Model Choice: Bigger ≠ better for every task. A smaller, cheaper model fine-tuned on your domain often outperforms GPT-4 on specific tasks at 1/100th the cost. The tradeoff is: fine-tuning requires data, expertise, and maintenance. For most MBA projects → use a frontier model via API.
Context Design: The system prompt is the most powerful lever most people don't use well. A well-crafted system prompt (role, constraints, output format, examples) can eliminate 80% of prompt engineering from individual queries.
Prompt Design: Key techniques: zero-shot (just ask), few-shot (give examples), chain-of-thought (ask it to think step-by-step), role prompting (you are a...). Chain-of-thought dramatically improves performance on reasoning tasks.
Data Quality (RAG): Retrieval-Augmented Generation = give the model your documents at query time instead of fine-tuning. Faster to deploy, easier to update, more auditable. The #1 enterprise pattern for custom AI applications.
Safeguards: Output filters (block toxic content), constitutional AI (model trained to refuse harmful requests), human-in-the-loop for high-stakes outputs, and logging/audit trails for compliance.
Deltacore Analytics is an Ivey Publishing interactive case. The format is different from a standard case — you'll be navigating decisions in real-time, not discussing a static narrative. The session is 65 minutes and involves role-playing as leadership navigating a Gen AI strategy decision.
The case explores: When should a B2B analytics company build proprietary Gen AI capabilities vs. integrating existing LLM APIs?

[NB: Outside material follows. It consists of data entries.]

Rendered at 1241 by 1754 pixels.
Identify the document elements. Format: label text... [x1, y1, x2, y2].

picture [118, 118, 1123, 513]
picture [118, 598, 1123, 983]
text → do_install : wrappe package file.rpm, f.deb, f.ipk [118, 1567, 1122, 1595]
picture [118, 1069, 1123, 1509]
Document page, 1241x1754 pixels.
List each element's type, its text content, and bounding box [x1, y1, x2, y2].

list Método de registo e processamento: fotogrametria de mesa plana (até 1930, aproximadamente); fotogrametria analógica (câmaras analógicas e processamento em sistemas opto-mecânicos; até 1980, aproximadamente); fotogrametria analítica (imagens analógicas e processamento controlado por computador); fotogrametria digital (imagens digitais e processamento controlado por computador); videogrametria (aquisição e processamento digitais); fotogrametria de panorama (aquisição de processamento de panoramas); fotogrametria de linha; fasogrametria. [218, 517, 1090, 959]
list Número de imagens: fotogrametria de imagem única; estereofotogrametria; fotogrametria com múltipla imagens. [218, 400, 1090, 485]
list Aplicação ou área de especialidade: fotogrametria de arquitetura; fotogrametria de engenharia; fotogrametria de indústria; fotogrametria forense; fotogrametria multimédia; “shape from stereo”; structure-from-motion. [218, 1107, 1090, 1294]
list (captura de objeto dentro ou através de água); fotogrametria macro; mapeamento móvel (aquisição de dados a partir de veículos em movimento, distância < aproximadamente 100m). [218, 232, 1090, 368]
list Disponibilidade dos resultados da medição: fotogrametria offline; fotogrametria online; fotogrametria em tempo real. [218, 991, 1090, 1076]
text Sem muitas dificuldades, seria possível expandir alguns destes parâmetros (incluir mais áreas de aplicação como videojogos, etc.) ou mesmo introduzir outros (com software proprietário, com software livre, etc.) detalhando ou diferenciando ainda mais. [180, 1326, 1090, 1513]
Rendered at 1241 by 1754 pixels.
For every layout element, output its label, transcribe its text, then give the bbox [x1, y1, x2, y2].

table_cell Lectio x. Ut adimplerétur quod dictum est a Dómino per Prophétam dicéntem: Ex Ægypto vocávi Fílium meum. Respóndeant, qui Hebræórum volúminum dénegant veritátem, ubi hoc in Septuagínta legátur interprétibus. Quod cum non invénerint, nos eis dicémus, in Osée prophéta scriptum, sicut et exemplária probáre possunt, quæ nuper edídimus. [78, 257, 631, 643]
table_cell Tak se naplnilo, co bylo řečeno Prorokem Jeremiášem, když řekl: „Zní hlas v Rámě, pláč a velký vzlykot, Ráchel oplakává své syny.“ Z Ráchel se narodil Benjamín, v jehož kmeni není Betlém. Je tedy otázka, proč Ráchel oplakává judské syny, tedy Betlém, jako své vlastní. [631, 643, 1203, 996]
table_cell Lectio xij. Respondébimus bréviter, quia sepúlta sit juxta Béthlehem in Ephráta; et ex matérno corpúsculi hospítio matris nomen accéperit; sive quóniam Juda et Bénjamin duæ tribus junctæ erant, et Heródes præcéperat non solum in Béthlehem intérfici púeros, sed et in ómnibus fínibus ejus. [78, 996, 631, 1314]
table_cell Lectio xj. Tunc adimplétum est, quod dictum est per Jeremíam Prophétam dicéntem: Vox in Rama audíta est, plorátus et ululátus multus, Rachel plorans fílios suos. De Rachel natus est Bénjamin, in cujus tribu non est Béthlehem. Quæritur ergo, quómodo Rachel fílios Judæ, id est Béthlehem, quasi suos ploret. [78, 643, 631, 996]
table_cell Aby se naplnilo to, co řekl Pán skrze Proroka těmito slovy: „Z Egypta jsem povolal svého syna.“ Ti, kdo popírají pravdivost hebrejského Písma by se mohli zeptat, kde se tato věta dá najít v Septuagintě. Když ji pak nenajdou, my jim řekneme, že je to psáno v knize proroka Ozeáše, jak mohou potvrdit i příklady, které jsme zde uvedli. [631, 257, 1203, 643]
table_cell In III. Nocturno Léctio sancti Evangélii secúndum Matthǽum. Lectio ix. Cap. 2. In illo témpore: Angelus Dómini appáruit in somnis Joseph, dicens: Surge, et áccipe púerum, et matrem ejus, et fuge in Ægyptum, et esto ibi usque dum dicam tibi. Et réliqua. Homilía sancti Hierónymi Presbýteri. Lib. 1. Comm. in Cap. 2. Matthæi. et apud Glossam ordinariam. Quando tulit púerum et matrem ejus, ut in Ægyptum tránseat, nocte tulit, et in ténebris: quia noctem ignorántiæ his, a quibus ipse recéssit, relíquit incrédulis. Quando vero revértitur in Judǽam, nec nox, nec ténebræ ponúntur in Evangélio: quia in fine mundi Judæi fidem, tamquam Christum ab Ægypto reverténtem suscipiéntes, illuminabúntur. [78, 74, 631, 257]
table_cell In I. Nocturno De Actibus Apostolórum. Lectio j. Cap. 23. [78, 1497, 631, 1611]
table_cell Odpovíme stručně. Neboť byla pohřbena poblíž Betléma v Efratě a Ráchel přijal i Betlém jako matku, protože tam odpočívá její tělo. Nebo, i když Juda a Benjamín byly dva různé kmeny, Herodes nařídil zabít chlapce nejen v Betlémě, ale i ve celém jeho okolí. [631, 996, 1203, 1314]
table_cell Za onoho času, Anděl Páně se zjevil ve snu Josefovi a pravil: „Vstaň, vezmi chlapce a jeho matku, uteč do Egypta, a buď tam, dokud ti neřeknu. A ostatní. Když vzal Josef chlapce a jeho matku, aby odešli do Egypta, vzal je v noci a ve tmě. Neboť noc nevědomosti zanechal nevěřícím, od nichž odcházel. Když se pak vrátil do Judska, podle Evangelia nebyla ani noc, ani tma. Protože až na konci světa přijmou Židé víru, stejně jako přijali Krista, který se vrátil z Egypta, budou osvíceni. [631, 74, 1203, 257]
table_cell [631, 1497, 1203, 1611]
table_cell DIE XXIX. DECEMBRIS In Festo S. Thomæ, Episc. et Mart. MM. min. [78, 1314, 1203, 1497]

And within that: automation vs augmentation — does Gen AI replace Deltacore's analysts or make them more valuable?
Each team presents a 60-second summary of a current AI article (HBR, MIT Sloan, or similar). The goal: distill a complex AI topic into something a non-technical executive would find immediately actionable. Class provides scores and feedback.
The grading criteria typically reward: clarity, relevance to business leaders, one sharp insight (not a Wikipedia summary), and time discipline.
PartyRock is AWS's no-code Gen AI builder (bedrock.aws.amazon.com/partyrock). You can build a working AI app — chatbot, document analyzer, recommendation engine — in under 30 minutes with zero code. It's the fastest way to understand what Bedrock can do.
Bedrock is the enterprise layer: a managed service that gives API access to 30+ models from Anthropic, Amazon, Meta, Mistral, and others through a single endpoint, with enterprise security and compliance controls.